Academics Daniel Aldrich and James Platte noted in an article in August: "By the end of 2020, 13 reactors will have reached the 40-year limit of their operating licenses, and an additional 10 more reactors will be 40 years old by 2025.

"Unless the NRA begins considering license extensions, it seems reasonable to assume that most of these older reactors will not restart. Thus, one could estimate that 25 to 30 reactors would restart in the next five years or so, and this does not account for newer reactors that the NRA or local governments could declare unfit for restart.

"While restarting some reactors will help generate revenue for Japan's struggling power utilities, the cost of decommissioning about half of Japan's pre-Fukushima reactor fleet will be significant. Despite the nuclear revival ambitions of the LDP and industrial leaders, Japan's nuclear sector appears to have a long, difficult road ahead of it." [13]

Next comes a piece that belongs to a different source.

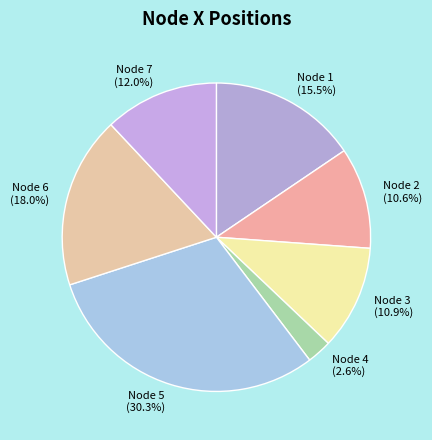

What percentage do Node 3 and Node 7 together represent?

22.9%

Giving an insight into the scale of costs involved in decommissioning so many reactors, Southern California Edison this week revealed the cost of its plan to decommission the three idled reactors at its San Onofre Nuclear Generating Station in northern San Diego County: an estimated $4.4 billion. [14]

So if Japan's utilities choose, or are forced to decommission 25 reactors, they face a likely near-term cost in excess of $30 billion.



Jim Green is editor of Nuclear Monitor.

Peer de Rijk is director of the World Information Service on Energy, which publishes Nuclear Monitor.